Asked whether he thought the Russian state was involved, the Cabinet minister said: ‘I think it’s very difficult to come up with a plausible alternative explanation based on Russia’s track record … of using it – Salisbury – based on the difficulty of getting hold of, let alone deploying Novichok as it’s such a dangerous substance.
‘As I said, the case to answer is there for Russia and we need, I think, through the OPCW (Organisation for the Prohibition of Chemical Weapons), an investigation and Russia needs to co-operate fully.
Mr Navalny (pictured at a rally in Moscow last year) fell ill on a flight back to Moscow from Siberia on August 20 before being transferred to Berlin. The 44-year-old remains on a ventilator in intensive care
Mr Navalny is regarded as the most popular and prominent opponent of President Vladimir Putin (pictured in Moscow yesterday)
What is Novichok and how does it kill?
The Novichok family of nerve agents were secretly developed over two decades at a research facility 50 miles outside the Russian capital.
Many times more potent than other better known chemical weapons, Novichok agents can render gas masks and protective equipment useless.
Sometimes described as ‘gases’ they are in fact liquid, intended to be delivered as a fine spray.
A series of poisons, known as Novichok 5, 7, 8 and 9 to identify them, were produced amid conditions of complete secrecy.
They all kill the same way. By inhibiting enzymes that control nerve receptors in the brain.
One expert said victims simply ‘forget to breathe’. A tiny drop, almost undetectable, placed on the skin or inhaled can cause death within minutes.
‘What’s clear also is that it can’t just say ”this is a domestic issue, it is just our internal affairs”.

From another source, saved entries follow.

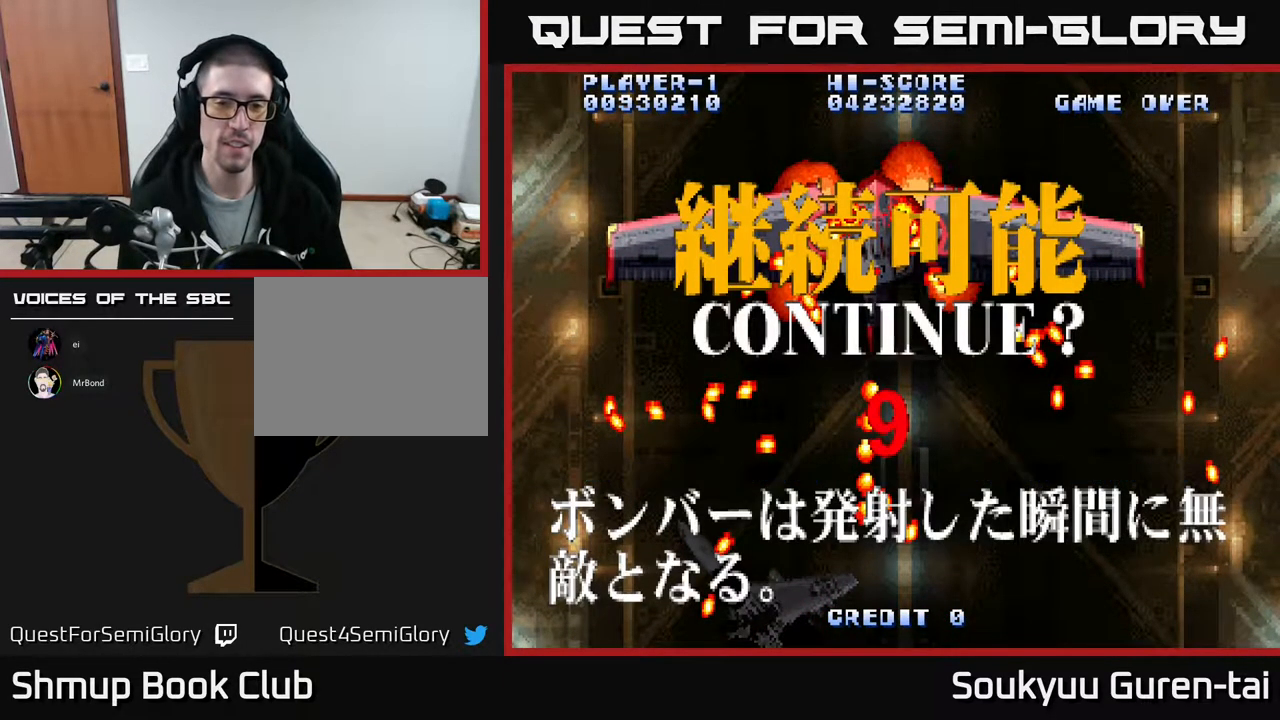
{"buttons": ["X"], "events": [[117, "A", "down"], [167, "X", "up"], [200, "X", "down"], [233, "A", "up"], [300, "A", "down"], [333, "X", "up"], [400, "X", "down"], [433, "A", "up"]]}
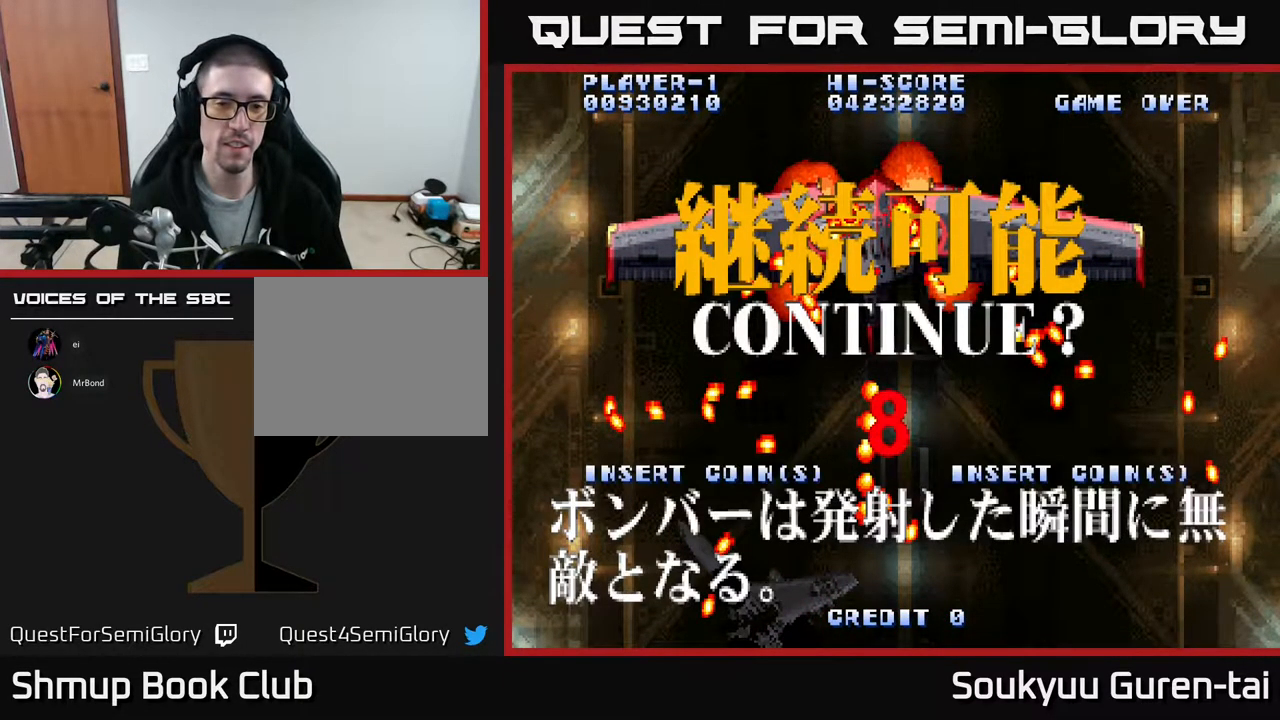
{"buttons": ["A"], "events": [[17, "A", "down"], [50, "X", "up"], [100, "X", "down"], [133, "A", "up"], [217, "A", "down"], [250, "X", "up"], [283, "X", "down"], [317, "A", "up"], [417, "A", "down"], [467, "X", "up"]]}
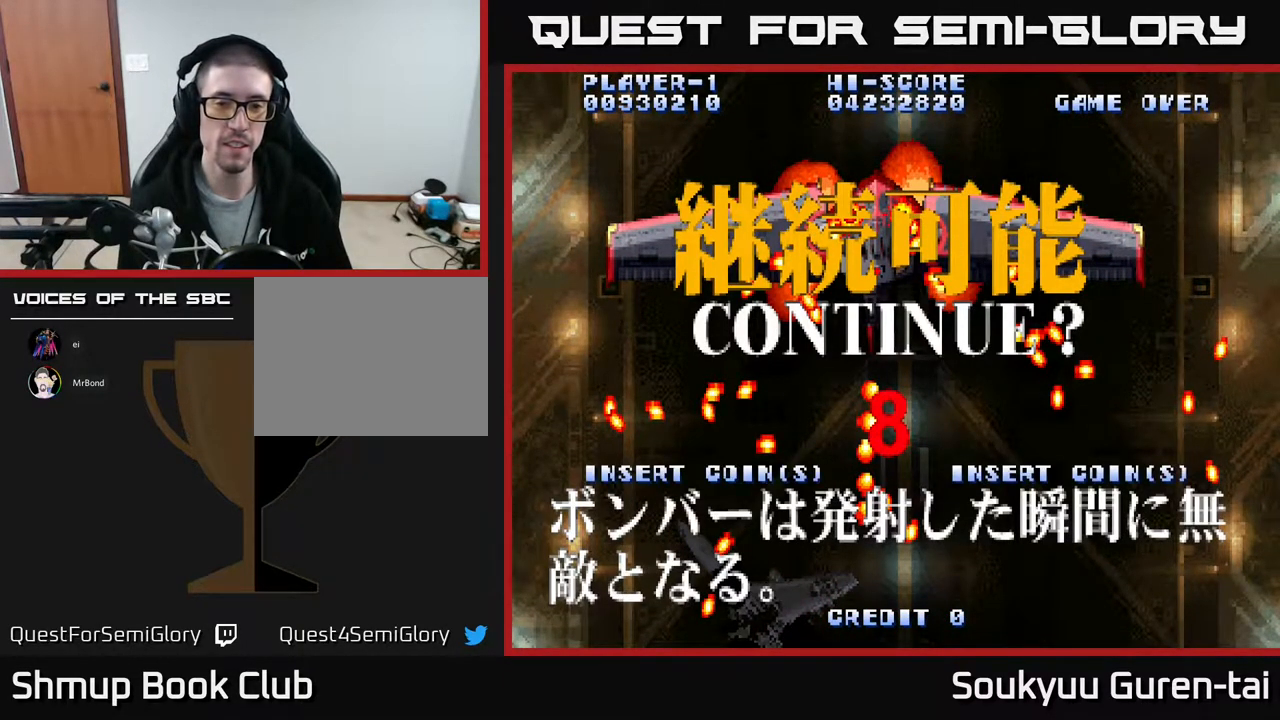
{"buttons": ["A", "X"], "events": [[17, "X", "down"], [33, "A", "up"], [100, "A", "down"], [133, "X", "up"], [233, "A", "up"], [233, "X", "down"], [317, "A", "down"], [367, "X", "up"], [450, "A", "up"], [450, "X", "down"], [500, "A", "down"]]}
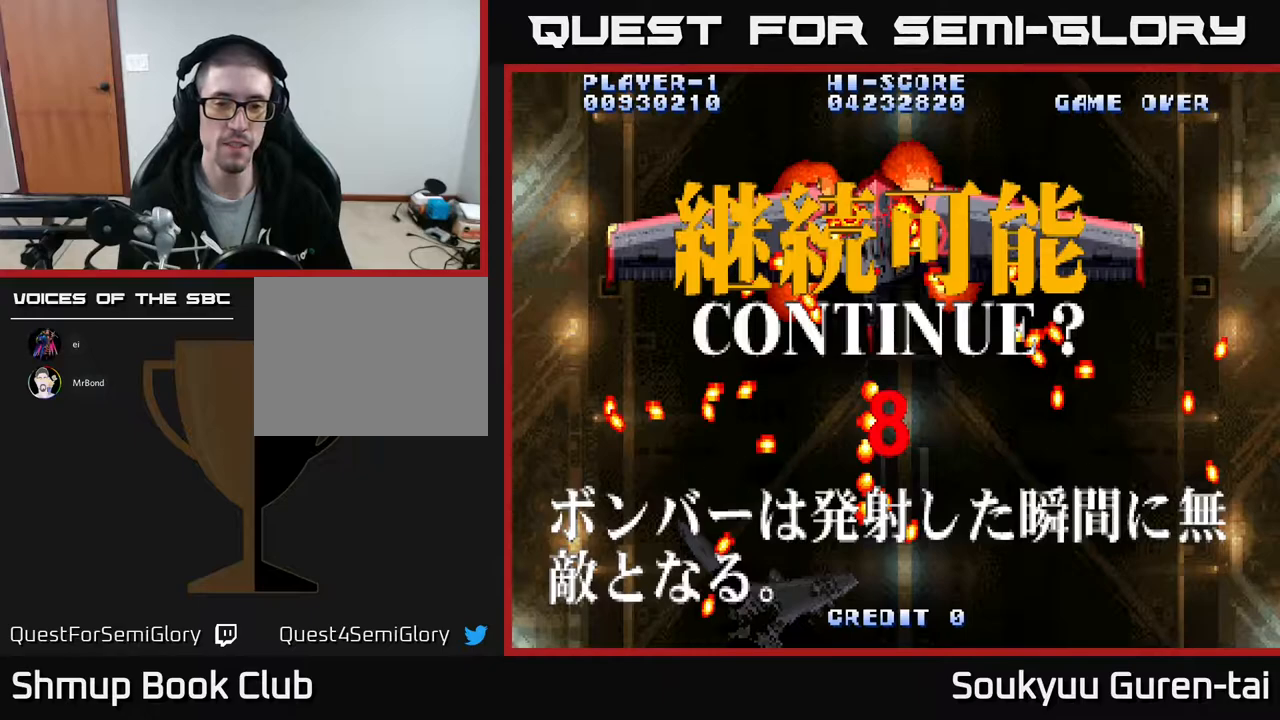
{"buttons": [], "events": [[33, "X", "up"], [133, "X", "down"], [150, "A", "up"], [217, "A", "down"], [283, "X", "up"], [350, "A", "up"], [350, "X", "down"], [450, "X", "up"]]}
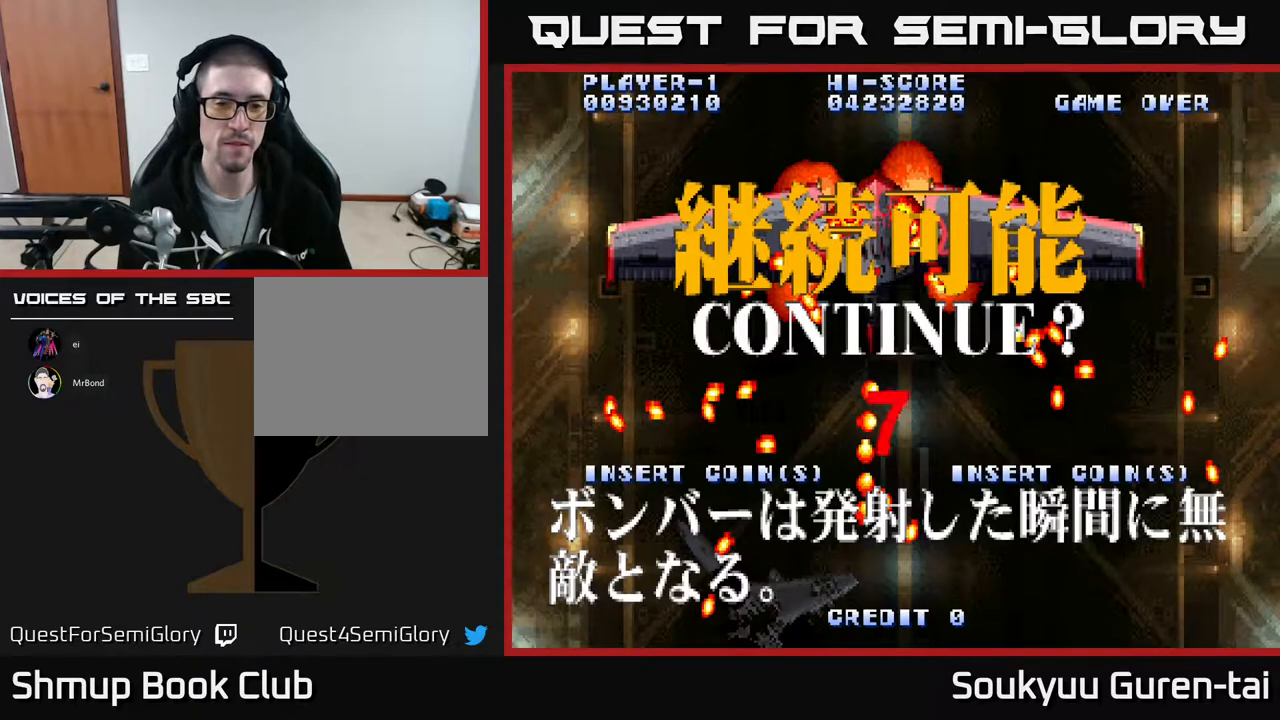
{"buttons": ["A", "X"], "events": [[67, "A", "down"], [117, "X", "down"], [150, "A", "up"], [217, "X", "up"], [250, "A", "down"], [250, "X", "down"], [317, "X", "up"], [400, "X", "down"], [417, "A", "up"], [483, "A", "down"]]}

‘The use of chemical weapons in this kind of context is pure gangsterism and Russia does have responsibility never to use it as a government, and second of all to make sure no-one else can use it within its territory.’
Corruption investigator Mr Navalny fell ill on a flight back to Moscow from Siberia on August 20 before being transferred to Berlin. The 44-year-old remains on a ventilator in intensive care.
Last week German Chancellor Angela Merkel said Mr Navalny was the victim of ‘attempted murder by poisoning’ with Novichok and added that the aim was to ‘silence’ an opponent of Mr Putin.
However, Donald Trump hinted the US might take a softer line over the past few days, suggesting more evidence was needed.
‘It’s tragic. It’s terrible, it shouldn’t happen. We haven’t had any proof yet, but I will take a look,’ he said.
The UK has long accused Russian operatives of using the Soviet-era poison on Sergei Skripal, the former double agent targeted in the 2018 attack in Salisbury, Wiltshire.
As foreign secretary, Boris Johnson helped organise a wave of expulsions of Russian diplomats across the EU and US after Britain told 23 envoys to leave.
Mr Skripal and his daughter Yulia were two of five people exposed to the substance in Wiltshire, both spending weeks in hospital recovering.
But Dawn Sturgess, 44, of Amesbury, Wiltshire, died in July that year after coming into contact with a perfume bottle thought to originally contain the poison, while her partner, Charlie Rowley, spent nearly three weeks in hospital.